4.23.25
The December quarters was the first data point in spending by Lam’s NAND customers that hinted a thawing may be underway in the nuclear winter. The March quarter continued this. Two data points makes a trend, especially when you only get four data points per company per quarter. NAND customer spending at Lam on WFE was $698M in the quarter, up from $683M in the prior quarter. This is a spending level that has increased 40% from two quarters ago. While that is a thawing in NAND, it is far from a recovery to prior levels. Before the current downturn started at the end of calendar 2022, Lam’s NAND customers were spending twice what they did in the March quarter. I’ll call the increase of the last two quarters a step up in NAND WFE, but it is hardly a recovery. In the March quarter, overall company revenue, gross margin and earnings were all above the midpoints of guidance, a performance that is in line with what company executives expected. Said another way, the market didn’t make a drastic move in the last ninety days. Note that all of this quarter was before the tariff own-goal announcement of April 2. Guidance for the June quarter is for an increase in revenue of 6.3% sequentially.

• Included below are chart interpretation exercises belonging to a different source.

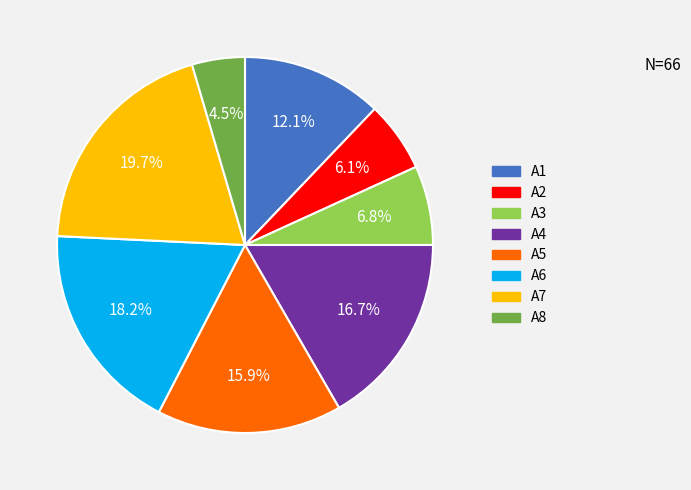

To the nearest percent, what is the average slice percentage?

12%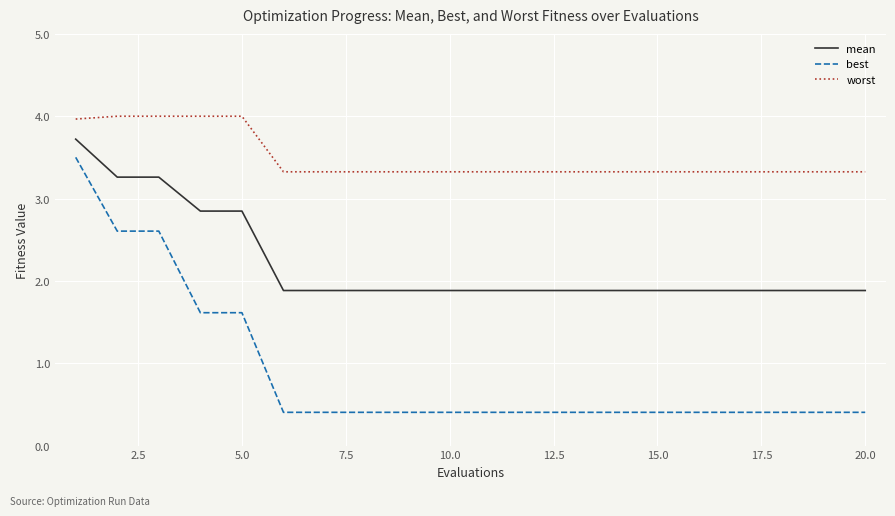

Rank the series by their average value, from highest to lowest.

worst, mean, best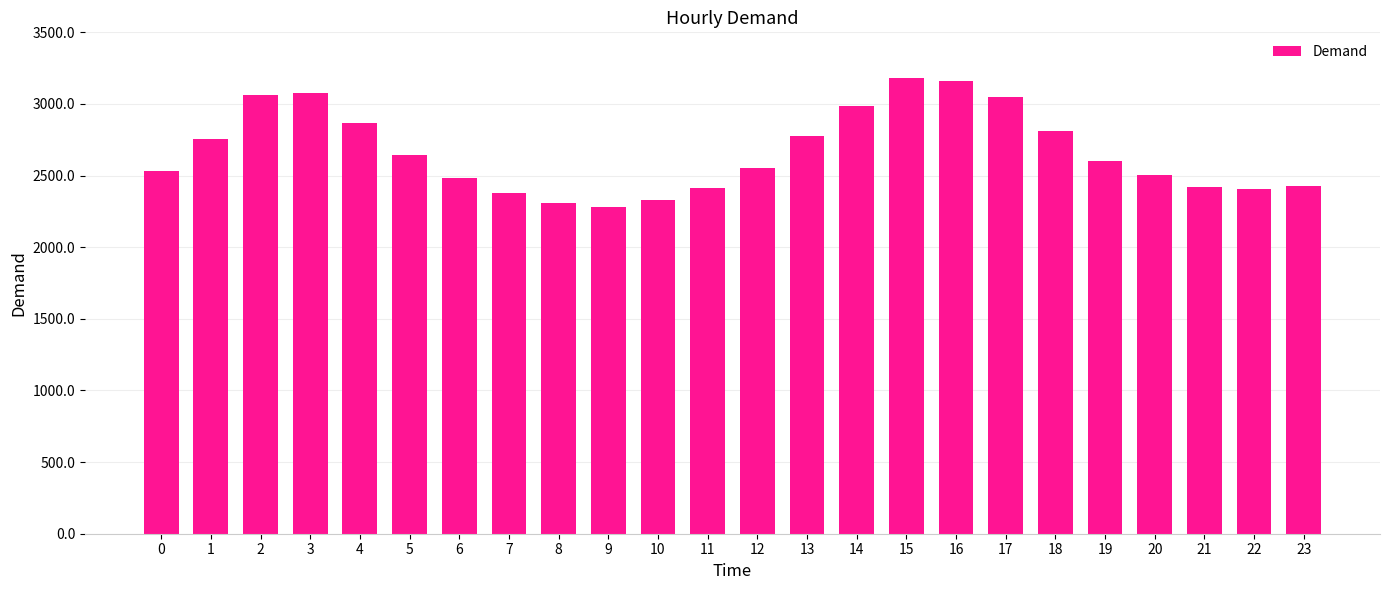

What is the value of the 23rd bar from the left?

2404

The rest of this is from the analyst conference call, focusing on comments that pertain to the memory markets. So far this year, the WFE market has played out as the company expected. NAND spending has been driven by technology conversions. HBM and DDR5 continue to drive DRAM spending. They continue to forecast overall WFE spending for calendar 2025 to be in the $100B range. Thus far, the tariff environment has not led to any meaningful changes in their customers’ plans. NAND technology conversions are being led by transition from 1XX to 256-class devices. DRAM spending was focused on upgrades across one-alpha, one-beta, and one-gamma nodes to enable DDR5, LPDDR5, and HBM. In NAND, two-thirds of the industry bits are still around the 128 level, the 1xx generation. They have lost sales in calendar 2025 to indigenous Chinese customers that had been planned on, because of new export restrictions. Year over year, in 2025 Lam’s sales into China will be down.